Il video nasce per contrastare preconcetti e indifferenza, promuovendo una cultura della partecipazione attiva, in cui ogni individuo possa esprimere liberamente le proprie capacità.
Quello che è stato adottato è un approccio narrativo inedito. Il video, attraverso il linguaggio universale del disegno, propone un efficace ribaltamento di prospettiva. La narrazione inizia mostrando l’esclusione vissuta da giovani senza disabilità, contrapponendola poi a modelli di inclusione che coinvolgono persone con disabilità.
Una scelta che vuole sottolineare come la disabilità non sia un limite individuale, ma il risultato di un contesto sociale e fisico che può scegliere di includere o escludere.
Il progetto è stato reso possibile grazie alla sensibilità di partner della Consulta che ne hanno condiviso il valore, in particolare la Bcc Banca di Credito cooperativo Venezia Giulia e Giesse Risarcimento Danni Srl – che hanno garantito il sostegno finanziario – e dell’agenzia di comunicazione Sintesi Hub, che ha creato e prodotto il video con grande coinvolgimento, rendendo così sostenibile l’operazione.
“L’inclusione non è un gesto di concessione, ma una responsabilità collettiva.

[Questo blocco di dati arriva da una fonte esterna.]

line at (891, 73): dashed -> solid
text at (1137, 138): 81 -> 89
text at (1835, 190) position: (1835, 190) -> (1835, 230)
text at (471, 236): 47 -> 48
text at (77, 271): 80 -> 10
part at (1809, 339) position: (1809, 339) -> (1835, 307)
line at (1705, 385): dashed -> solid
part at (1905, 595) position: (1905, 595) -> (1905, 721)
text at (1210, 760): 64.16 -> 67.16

Con questo filmato vogliamo invitare tutti a riflettere sul valore della diversità come motore di crescita per l’intera società”.
– Roberta Zona, presidente della Consulta Isontina –
Il video è pienamente accessibile attraverso l’audiodescrizione e altri strumenti comunicativi inclusivi, per garantire la sua massima diffusione e il rispetto dei diritti di tutti.